Nikon · 50mm f/1.8 · Nikon F

Nikon AF Nikkor 50mm f/1.8D

35mm Prime f/1.8 Discontinued affordable · sharp-stopped-down · everyman-fifty · neutral-rendering · screwdriver-af · ai-coupled

You will find one of these in an enormous share of used Nikon kits. It was the obvious first prime to add to an N80 or an F100, it kicked around the bottom of camera bags for twenty years, got sold for forty dollars at a camera show, and still resolves better wide open than lenses costing ten times more. The AF Nikkor 50mm f/1.8D is the cheap fifty everyone learns on and a surprising number of working photographers never bother to replace.

Optically it is a six-element double-Gauss, the same general layout Nikon has used for fast fifties since the rangefinder days. Wide open at f/1.8 it is soft in the corners and a little hazy with spherical aberration that gives skin a flattering glow. Stop down to f/4 and it snaps into a sharpness that holds clear into f/8. The bokeh is the honest weakness here.

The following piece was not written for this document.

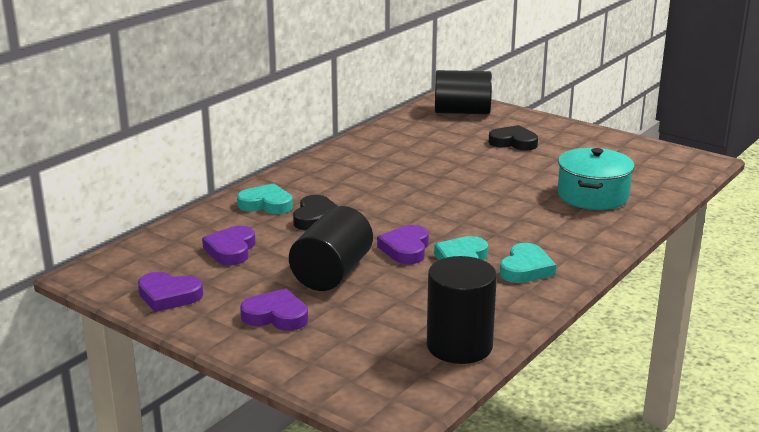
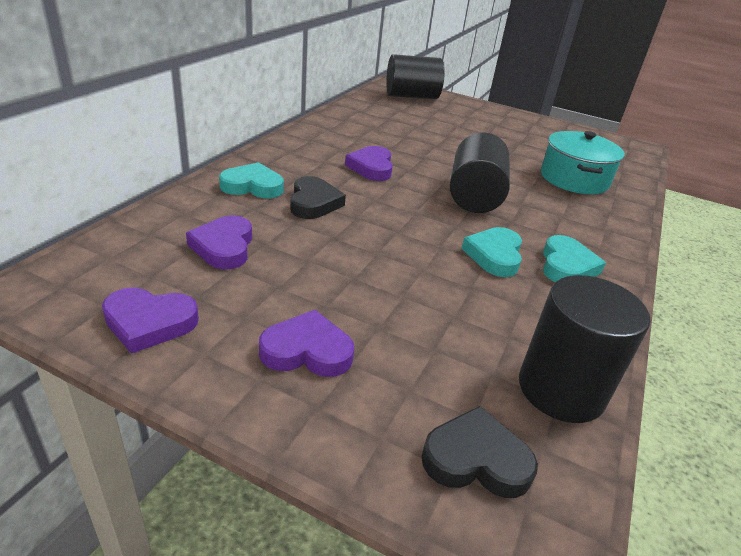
camera: 15 degrees left, 10 degrees up
black cylinder [289,206,373,291] -> black cylinder moved to [450,133,510,213]
purple heart [377,225,429,264] -> purple heart moved to [345,146,393,181]
black heart [489,125,538,151] -> black heart moved to [422,406,538,498]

With a seven-blade aperture, out-of-focus highlights go heptagonal as soon as you close down past wide open, and busy backgrounds can render nervous rather than creamy. This is not a lens you buy for melted backgrounds. You buy it because it is sharp, light, and renders color with the neutral, slightly cool Nikkor signature that sits so well on Portra and Ektar.

The "D" means it reports focus distance to the body for 3D matrix metering and flash, which matters more on film bodies than people admit. It focuses by screwdriver from the camera, so it is loud and not fast, and on bodies without a focus motor it does not autofocus at all. That is the catch buyers miss. Pair it with an FM2 or an FE and you are focusing by hand anyway, which the lens does fine thanks to a real aperture ring that lets it meter on any AI or AI-S body, from the FM2 and FE up through the F4 and F6. It has the meter-coupling ridge but no prong, so the truly old pre-AI bodies (the original F, the Photomic heads) will not meter it.

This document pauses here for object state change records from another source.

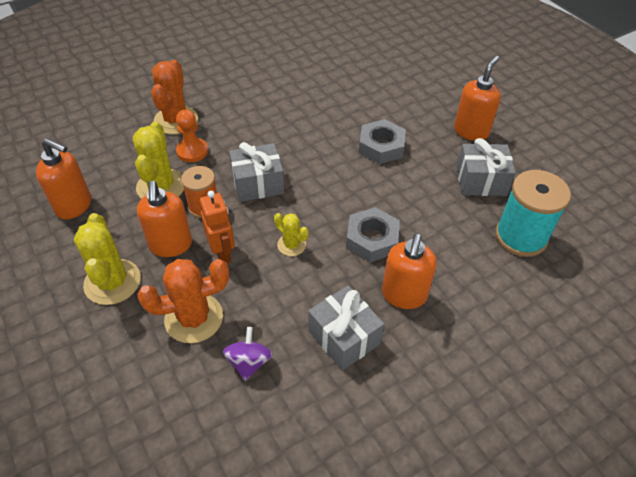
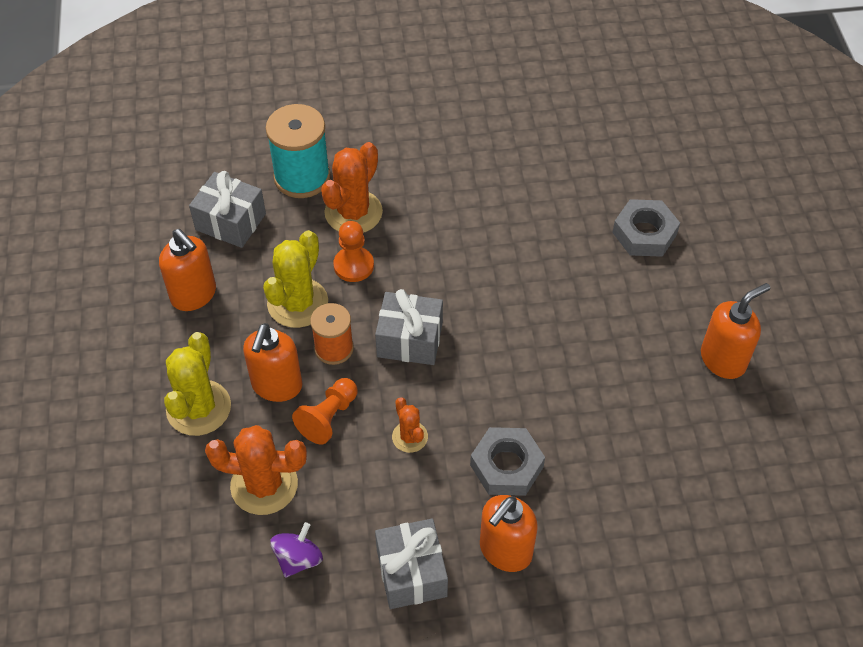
camera: 25 degrees right, 5 degrees up
orange robot [200,191,235,263] -> orange pawn [292,378,357,444]
yellow cactus [274,213,309,256] -> orange cactus [392,397,428,453]
grey nut [359,119,406,164] -> grey nut moved to [612,199,680,257]
grey gift [457,138,516,196] -> grey gift moved to [189,171,266,248]
turquoise spool [495,170,571,257] -> turquoise spool moved to [266,104,330,198]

Where it lives today is the entry shelf. Street shooters who want one prime and one body reach for it. Portrait shooters on a budget use it at f/2.8 for tight head-and-shoulders. It gets cross-shopped against the older AI-S 50mm f/1.8 (better build, no autofocus) and the pricier f/1.4D (one more stop, bigger out-of-focus highlights, twice the money, and a wash on sharpness once you are both stopped down). The 52mm filter thread is shared across nearly the entire classic Nikkor line, so one set of NDs and polarizers covers your whole bag.

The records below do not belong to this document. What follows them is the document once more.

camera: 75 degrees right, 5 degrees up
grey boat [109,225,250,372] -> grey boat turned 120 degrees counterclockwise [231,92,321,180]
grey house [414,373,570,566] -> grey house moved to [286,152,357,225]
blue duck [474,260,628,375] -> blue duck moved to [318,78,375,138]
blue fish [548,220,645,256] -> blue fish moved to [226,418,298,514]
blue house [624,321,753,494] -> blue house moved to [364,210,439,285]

For exposure, the thing to remember is that f/1.8 is a real working aperture on this lens, not a marketing number. Indoors at night you can meter at full aperture and actually use it, with the understanding that the wide-open softness is part of the look. In Zone Light Meter, meter for the shadows you care about at f/1.8 and let the highlights glow; on negative film that haze reads as atmosphere, not error. Stop to f/4 when you want the corners and the resolution to come back. It is the most lens you can carry for the least money, and generations of photographers, going back to the first AF fifty in 1986, have quietly agreed.

How the app handles this lens

  • Metering: Max aperture f/1.8. Meter wide open in dim light, then the app holds the reading while you stop down to your taking aperture.
  • Shutter: The shutter is in the body (focal plane), so flash sync tops out at the camera's X-sync speed. The app's exposure pairs respect whatever speed you set.
  • Filters: Takes 52mm filters. Dial an ND or polariser factor into the app and the metered exposure shifts to match.